Source: PIB| Date: May 31, 2026

What the campaign is actually about
At its core, the initiative is a soil health and farming practices outreach drive. The stated concerns; degrading soil quality, overuse of chemical fertilisers, fake seeds and pesticides, water stress, climate unpredictability; are real and well-documented problems in Indian agriculture. These are not new issues. Soil health has been deteriorating for decades as the Green Revolution's chemical-intensive model matured into structural dependency.
The government's own Soil Health Card scheme, launched in 2015, was meant to address exactly this. The fact that a new campaign is needed to push farmers toward balanced fertilizer use suggests that earlier efforts have had limited penetration at the ground level.
The political timing
June 1 as a launch date is not incidental. The Kharif sowing season begins around this time across most of India, making it the most logical moment to influence farmer behaviour regarding inputs; fertilisers, seeds, water management. From a policy communication standpoint, reaching farmers before they make input decisions is genuinely useful.
However, the campaign is being launched with considerable political visibility. Chouhan personally calling Chief Ministers, appealing to Union Ministers, and announcing he will tour villages in multiple states gives this the texture of a political mobilisation exercise as much as an agricultural one. In a country where farm distress remains a potent electoral issue, that dual character is worth noting.
The coordination ambition is real but the execution challenge is enormous
The release mentions KVKs, ICAR institutions, agricultural universities, state departments, MPs, MLAs, farmer organisations, and students; essentially every node of the agricultural establishment; all being brought onto one platform. This is an ambitious coordination task.
India has over 700 KVKs and 28 state agricultural universities, operating with varying quality, staffing, and local political dynamics. Getting all of them to produce dashboard-monitored, village-specific outreach plans by June 30 is a tight timeline. Whether the monitoring infrastructure for this actually exists or will be improvised is unclear from the announcement.
Natural farming gets prominent billing
The explicit mention of natural farming alongside soil testing and balanced fertiliser use is notable.

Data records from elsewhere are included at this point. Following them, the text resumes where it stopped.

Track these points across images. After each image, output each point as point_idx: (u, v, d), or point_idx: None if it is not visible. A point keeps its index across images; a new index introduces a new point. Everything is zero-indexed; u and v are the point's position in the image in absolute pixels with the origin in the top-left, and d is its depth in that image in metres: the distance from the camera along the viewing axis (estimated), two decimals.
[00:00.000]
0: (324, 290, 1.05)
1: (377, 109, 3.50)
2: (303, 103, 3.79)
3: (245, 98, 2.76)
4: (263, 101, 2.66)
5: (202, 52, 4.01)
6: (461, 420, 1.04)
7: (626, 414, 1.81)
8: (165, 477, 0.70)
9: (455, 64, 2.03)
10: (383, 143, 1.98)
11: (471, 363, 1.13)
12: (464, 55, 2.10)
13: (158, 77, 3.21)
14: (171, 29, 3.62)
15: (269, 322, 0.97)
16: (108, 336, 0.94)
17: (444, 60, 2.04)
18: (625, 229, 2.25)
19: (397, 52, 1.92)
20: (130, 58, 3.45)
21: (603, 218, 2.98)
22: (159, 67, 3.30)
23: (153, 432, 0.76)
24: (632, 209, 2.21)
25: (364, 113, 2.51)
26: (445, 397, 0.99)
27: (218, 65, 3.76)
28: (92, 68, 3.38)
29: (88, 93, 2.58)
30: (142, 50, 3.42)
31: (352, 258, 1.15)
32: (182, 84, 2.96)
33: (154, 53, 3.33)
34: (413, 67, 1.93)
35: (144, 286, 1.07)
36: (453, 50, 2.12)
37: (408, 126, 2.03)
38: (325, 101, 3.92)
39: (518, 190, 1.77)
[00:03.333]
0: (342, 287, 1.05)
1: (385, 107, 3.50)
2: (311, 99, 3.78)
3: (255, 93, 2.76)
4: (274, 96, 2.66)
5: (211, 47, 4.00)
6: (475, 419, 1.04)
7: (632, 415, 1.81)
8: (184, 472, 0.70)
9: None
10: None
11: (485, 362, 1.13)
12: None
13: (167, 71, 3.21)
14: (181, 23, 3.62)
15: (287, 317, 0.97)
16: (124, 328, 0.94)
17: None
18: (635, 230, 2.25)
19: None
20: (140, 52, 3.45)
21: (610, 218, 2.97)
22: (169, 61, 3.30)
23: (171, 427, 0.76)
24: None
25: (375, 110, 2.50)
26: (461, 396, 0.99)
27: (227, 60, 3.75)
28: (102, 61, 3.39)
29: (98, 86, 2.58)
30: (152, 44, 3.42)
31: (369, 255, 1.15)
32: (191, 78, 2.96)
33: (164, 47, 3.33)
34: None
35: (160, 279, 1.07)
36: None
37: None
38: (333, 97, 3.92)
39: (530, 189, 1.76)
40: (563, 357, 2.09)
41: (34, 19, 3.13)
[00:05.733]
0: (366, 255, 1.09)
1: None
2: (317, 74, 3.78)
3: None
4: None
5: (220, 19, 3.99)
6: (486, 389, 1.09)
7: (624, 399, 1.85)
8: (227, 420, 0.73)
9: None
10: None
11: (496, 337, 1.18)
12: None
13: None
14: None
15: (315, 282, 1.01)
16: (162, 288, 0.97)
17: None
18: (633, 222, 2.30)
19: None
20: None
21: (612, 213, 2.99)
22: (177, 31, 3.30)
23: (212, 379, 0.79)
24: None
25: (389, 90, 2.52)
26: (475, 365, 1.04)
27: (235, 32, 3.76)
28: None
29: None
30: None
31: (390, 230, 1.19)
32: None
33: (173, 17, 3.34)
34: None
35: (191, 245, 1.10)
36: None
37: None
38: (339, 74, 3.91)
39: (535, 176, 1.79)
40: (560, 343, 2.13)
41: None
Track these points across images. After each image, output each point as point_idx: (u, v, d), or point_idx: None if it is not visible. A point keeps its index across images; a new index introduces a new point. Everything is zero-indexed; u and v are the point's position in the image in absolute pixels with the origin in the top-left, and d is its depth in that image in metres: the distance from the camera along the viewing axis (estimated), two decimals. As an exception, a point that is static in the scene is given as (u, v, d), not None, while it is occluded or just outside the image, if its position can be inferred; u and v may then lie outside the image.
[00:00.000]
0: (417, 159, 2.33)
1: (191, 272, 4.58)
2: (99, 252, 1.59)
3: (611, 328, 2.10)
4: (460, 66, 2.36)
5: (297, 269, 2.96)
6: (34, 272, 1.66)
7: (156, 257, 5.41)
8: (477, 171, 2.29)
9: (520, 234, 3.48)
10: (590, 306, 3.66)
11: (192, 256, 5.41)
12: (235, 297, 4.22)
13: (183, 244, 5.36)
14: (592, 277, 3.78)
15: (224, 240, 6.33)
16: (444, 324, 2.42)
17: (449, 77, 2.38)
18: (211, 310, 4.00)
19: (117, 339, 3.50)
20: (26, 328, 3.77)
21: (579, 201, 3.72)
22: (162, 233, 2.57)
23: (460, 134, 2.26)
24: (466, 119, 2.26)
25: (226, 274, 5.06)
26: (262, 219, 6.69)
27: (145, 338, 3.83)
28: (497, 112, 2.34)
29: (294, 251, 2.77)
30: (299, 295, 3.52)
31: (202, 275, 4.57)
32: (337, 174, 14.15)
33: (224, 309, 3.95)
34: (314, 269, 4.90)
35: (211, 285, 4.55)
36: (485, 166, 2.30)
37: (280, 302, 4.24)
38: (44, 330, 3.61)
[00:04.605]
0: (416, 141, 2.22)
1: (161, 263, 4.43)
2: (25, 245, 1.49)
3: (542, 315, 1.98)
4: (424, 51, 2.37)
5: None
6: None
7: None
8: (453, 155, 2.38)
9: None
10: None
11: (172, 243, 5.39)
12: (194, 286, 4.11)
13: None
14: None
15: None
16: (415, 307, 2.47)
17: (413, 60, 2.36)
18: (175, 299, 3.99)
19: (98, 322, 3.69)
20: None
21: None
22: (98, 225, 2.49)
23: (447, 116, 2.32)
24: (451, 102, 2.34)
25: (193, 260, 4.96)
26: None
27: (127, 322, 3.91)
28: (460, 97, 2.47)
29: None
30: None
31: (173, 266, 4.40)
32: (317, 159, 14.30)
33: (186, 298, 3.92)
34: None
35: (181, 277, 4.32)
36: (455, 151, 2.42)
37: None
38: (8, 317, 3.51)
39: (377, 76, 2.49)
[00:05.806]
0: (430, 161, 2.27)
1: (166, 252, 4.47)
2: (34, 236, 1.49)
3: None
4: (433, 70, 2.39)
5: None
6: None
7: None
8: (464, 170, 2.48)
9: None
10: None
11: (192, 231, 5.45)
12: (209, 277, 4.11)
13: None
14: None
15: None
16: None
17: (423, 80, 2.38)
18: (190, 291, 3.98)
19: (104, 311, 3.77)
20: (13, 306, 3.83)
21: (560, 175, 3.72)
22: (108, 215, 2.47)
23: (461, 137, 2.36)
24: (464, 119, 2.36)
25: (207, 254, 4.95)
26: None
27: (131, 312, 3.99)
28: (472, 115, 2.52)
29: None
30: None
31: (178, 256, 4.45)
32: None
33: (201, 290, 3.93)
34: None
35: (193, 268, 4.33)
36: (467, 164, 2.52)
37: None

Natural farming, broadly meaning reduced or zero chemical inputs, often associated with the Zero Budget Natural Farming model; has been a recurring policy push under the current government.
It sits in some tension with the broader fertiliser subsidy architecture that incentivises chemical use. Promoting natural farming while the subsidy regime continues to make urea cheaper than alternatives is a structural contradiction the campaign does not address.
What is missing from the announcement ?
There is no mention of farmer compensation or support for transition costs when moving away from chemical-intensive practices. Natural farming and balanced fertiliser use often mean lower short-term yields during transition; a financial risk that smallholder farmers are poorly positioned to absorb. There is no mention of procurement assurance for crops grown through alternative methods. Without market linkages and income protection, awareness campaigns have historically had limited impact on actual practice change.
The campaign also focuses heavily on identifying fake fertilisers and seeds, which implies that adulteration in the input supply chain remains a serious unresolved problem. Awareness among farmers helps, but the supply-side enforcement question; why fake inputs continue to reach markets; is a regulatory failure that a field awareness campaign cannot fix.
Bottom line
Khet Bachao Abhiyan addresses real problems with a genuine scientific apparatus behind it. The involvement of ICAR and KVKs gives it more credibility than a purely political event. But its effectiveness will depend on whether it produces durable behaviour change among farmers or remains a well-publicised month-long drive that fades after June 30.
The structural issues; subsidy design, input regulation, transition support; that make sustainable farming difficult to adopt are not on the agenda here. Without addressing those, the campaign risks being education without enablement.